The two main strands of conservative evangelical opinion, the Calvinist and the Charismatic/Pentecostal are thus represented among those who support Donald Trump for president. It would have been possible, no doubt, to have found other names within these cultures who take another point of view. But it is clear from this rapid survey that some Christians appear to believe that God has given the American Republican party a divine blessing. This is in no way affected by the moral or intellectual suitability of the candidate put forward. The prosperity preachers we have mentioned will, no doubt, have their own particular reasons for supporting the Republican party. There are, in all likelihood, some networks and cosy relationships which allow their wealthy ministries to escape being exposed to detailed scrutiny. For both groups of conservative opinion, the theological issue that seems to dominate their thinking right across the world has nothing to do with the nature of God. It concerns sexuality and family life. Many of us would see this obsession with sex as being much more to do with maintaining male social power than any theological principle. Trump does not appear to have anything to say of theological significance to the voter but he still manages to obtain the support of millions of conservative Christian voters. All he has to do is to hint that he shares the desire of many Americans to retain the social status-quo of the male dominated family.
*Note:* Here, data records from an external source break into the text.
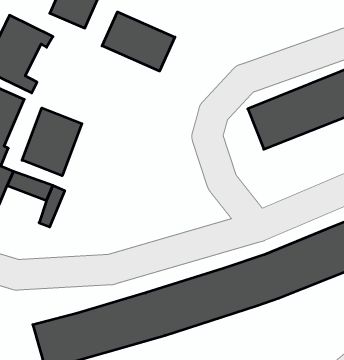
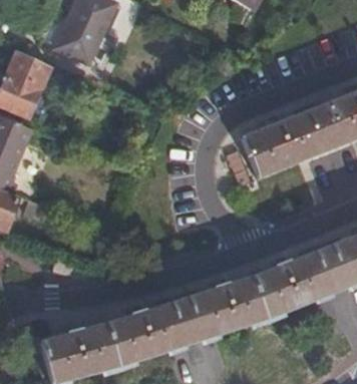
building: [102,12,175,71] -> none
building: [22,108,82,176] -> none

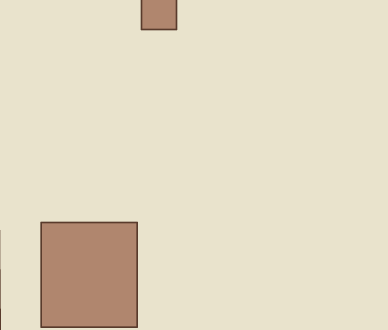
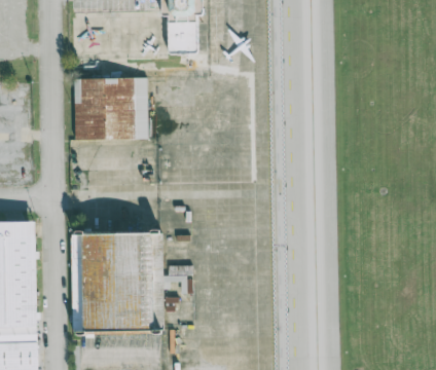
building: none -> [77,75,150,140]

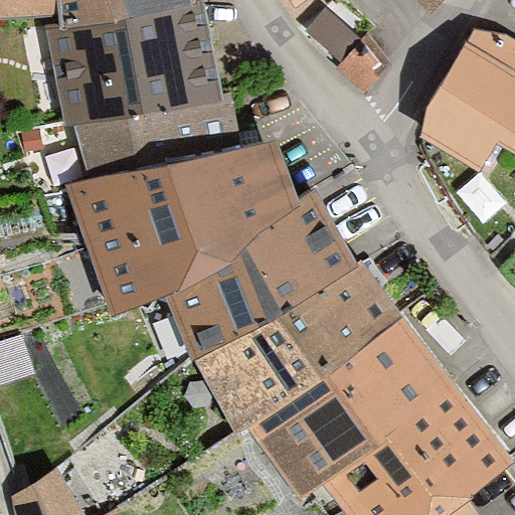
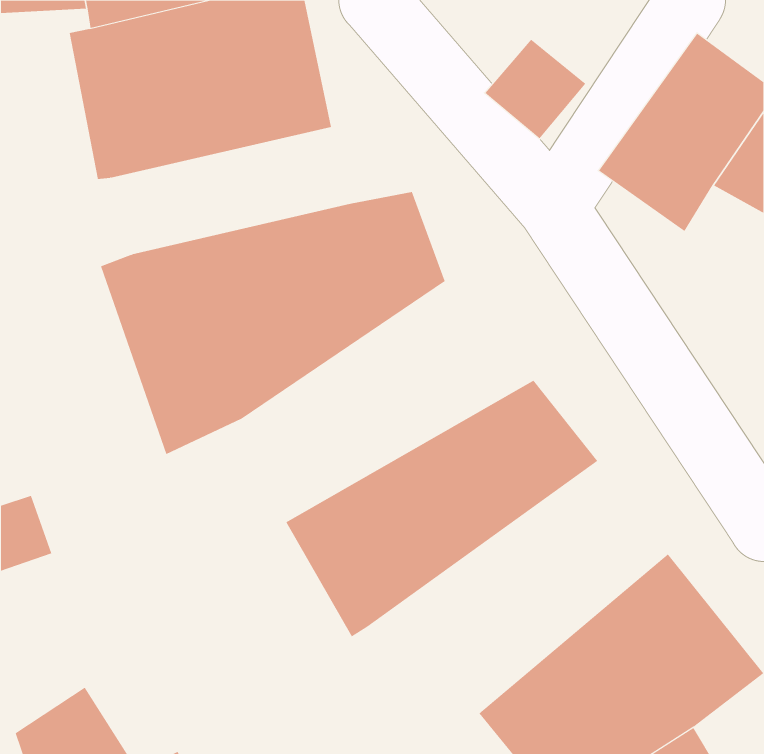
building: [74,92,235,178] -> none
building: [163,187,359,358] -> none
building: [247,317,450,502] -> none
All of us await the results on Tuesday with trepidation. The one sliver of good news is, as I mentioned at the beginning, that conservative opinion may fragment further if Trump is elected. The sheer inability of many Christians to stomach such an unlikely candidate as representing their Christian values, may mean that in the medium to long term the conservative Christian Right may be weakened. Surely there must be many good Christian people in America who are saying something along these lines. ‘If my Christianity requires my support for such an improbably inexperienced and flawed candidate, then there is something amiss with the system of political life in America as well as those Christian leaders who want to tell me how to vote!.’